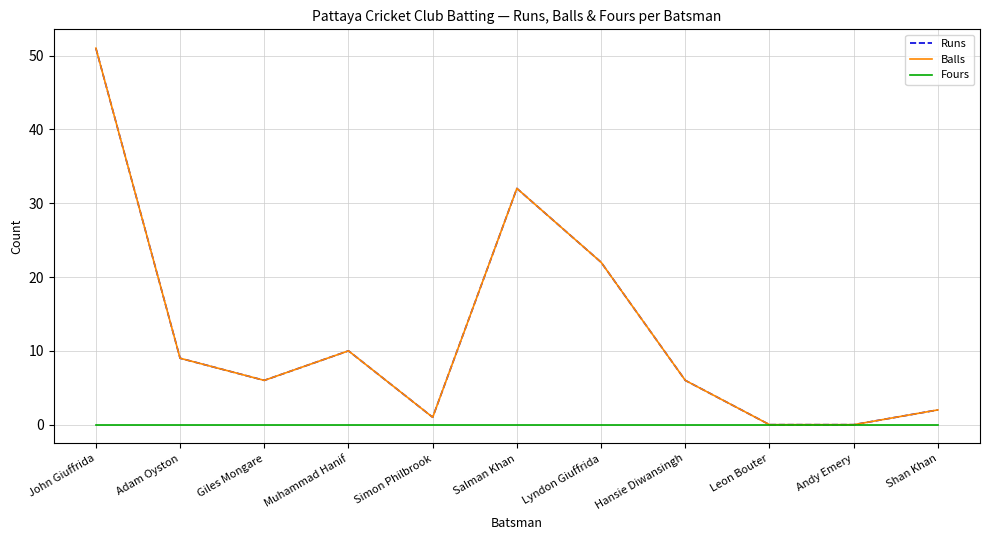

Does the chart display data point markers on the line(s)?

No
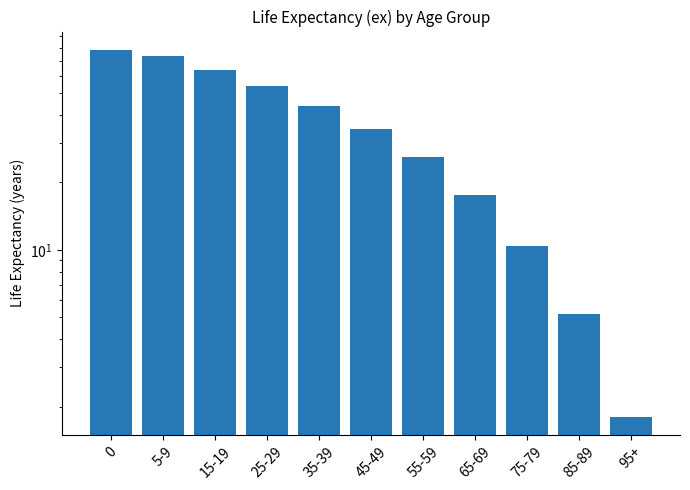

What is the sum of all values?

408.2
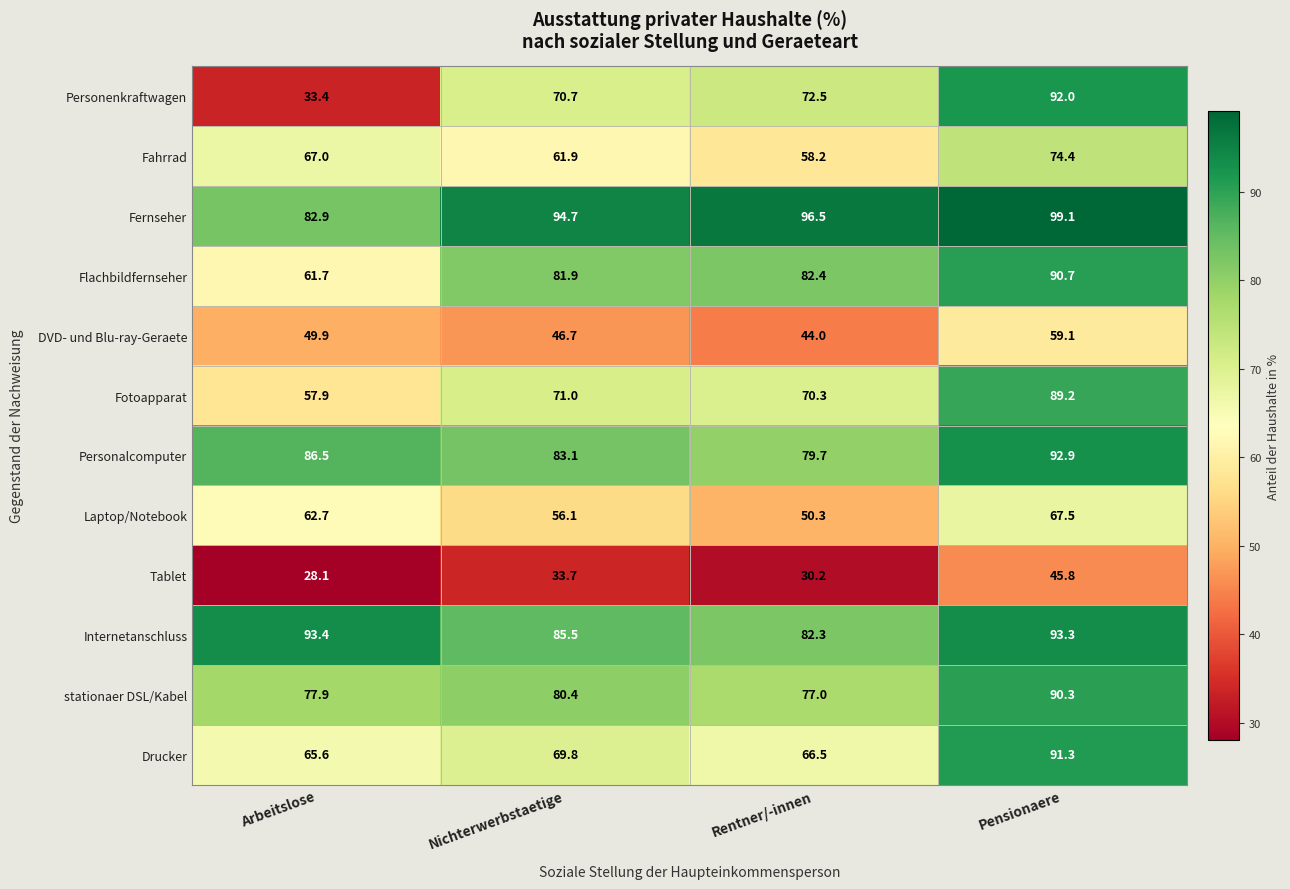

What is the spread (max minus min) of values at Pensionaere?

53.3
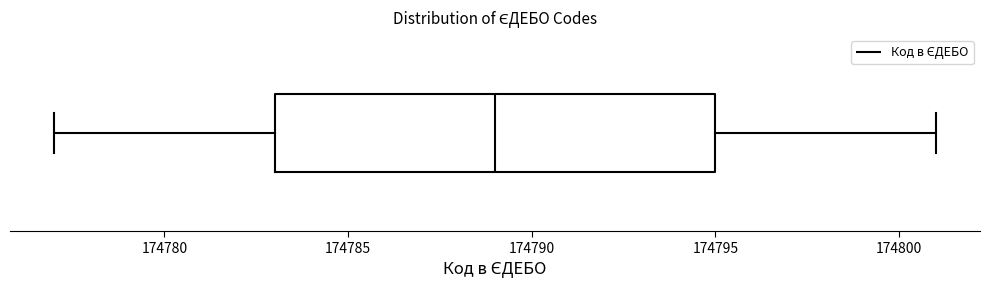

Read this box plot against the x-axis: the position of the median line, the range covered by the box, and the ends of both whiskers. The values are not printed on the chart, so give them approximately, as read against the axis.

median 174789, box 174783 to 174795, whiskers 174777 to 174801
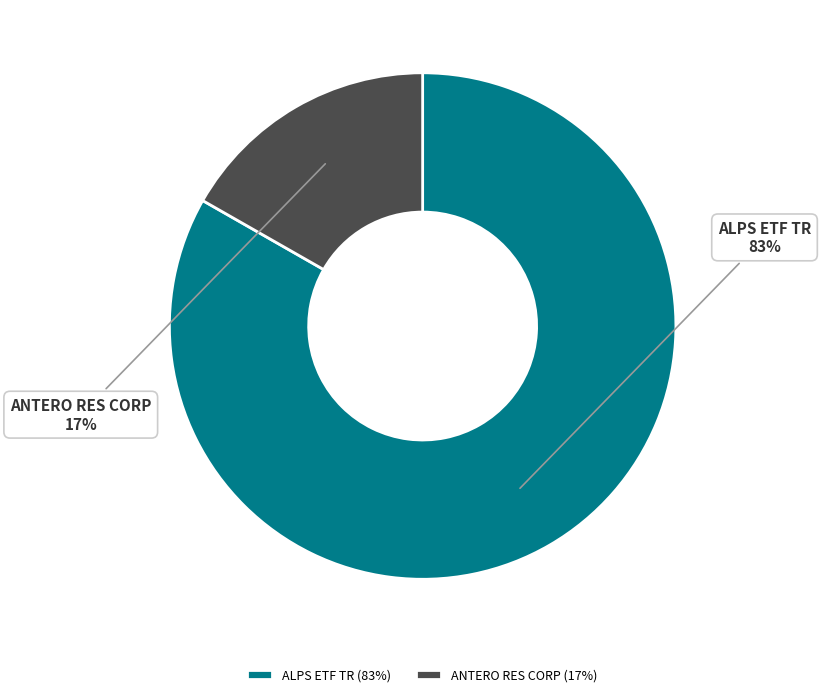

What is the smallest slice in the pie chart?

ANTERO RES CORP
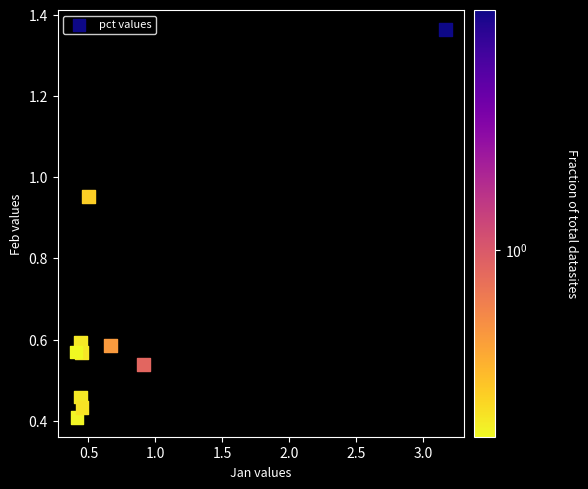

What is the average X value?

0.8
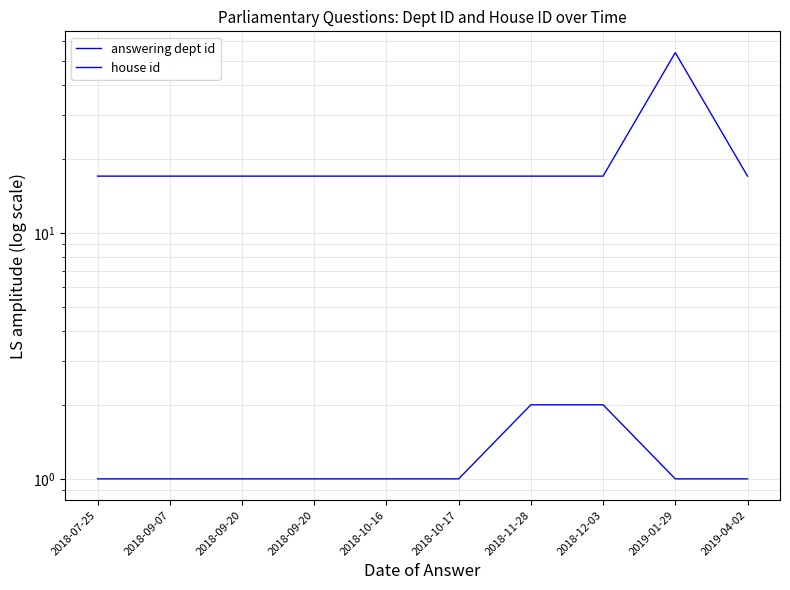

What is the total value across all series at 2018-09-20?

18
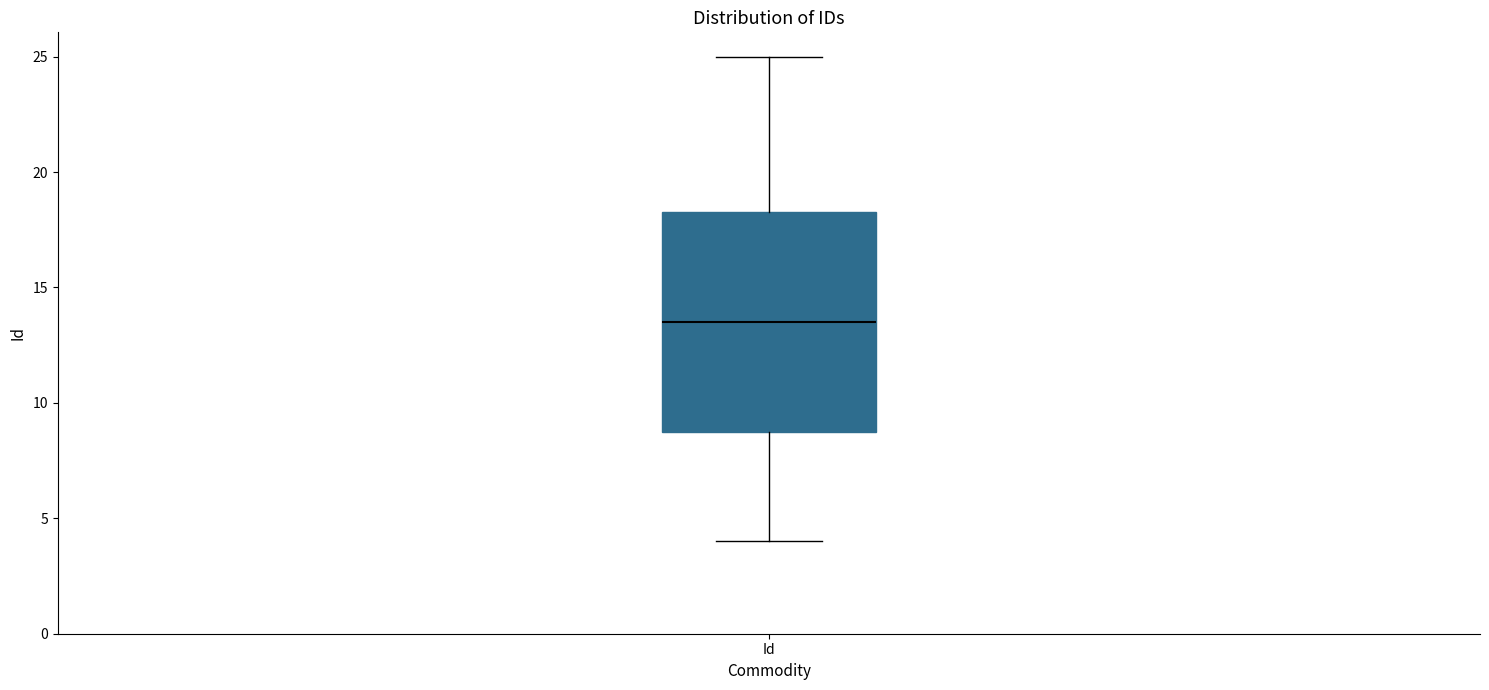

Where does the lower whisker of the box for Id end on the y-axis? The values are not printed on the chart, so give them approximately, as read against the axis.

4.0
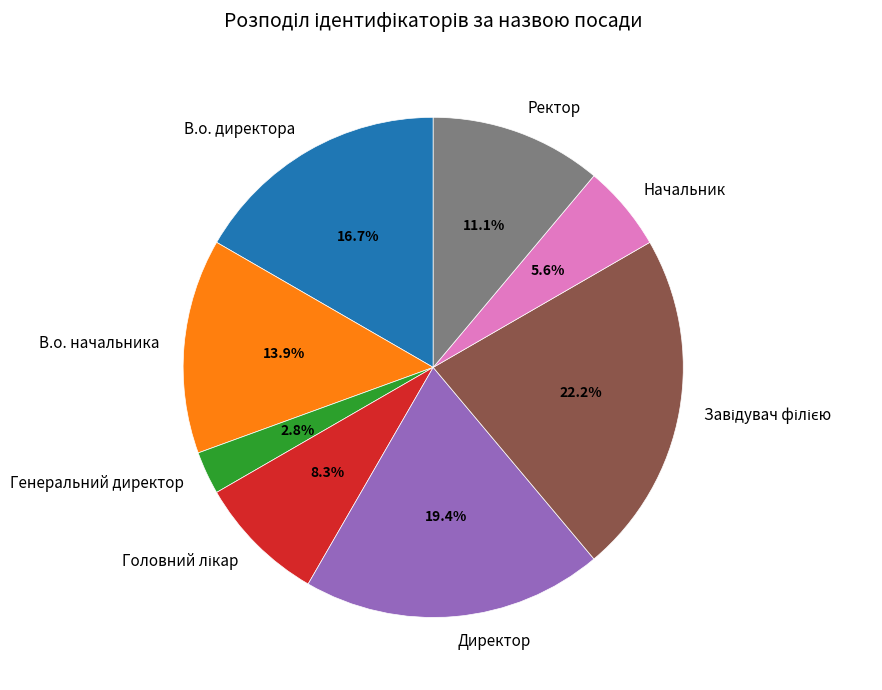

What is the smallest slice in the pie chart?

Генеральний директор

==========

_Your task_:
Copy out every line above that contains the word "What".

_Answer box_:
What is the sum of all values?
What is the spread (max minus min) of values at Pensionaere?
What is the smallest slice in the pie chart?
What is the average X value?
What is the total value across all series at 2018-09-20?
What is the smallest slice in the pie chart?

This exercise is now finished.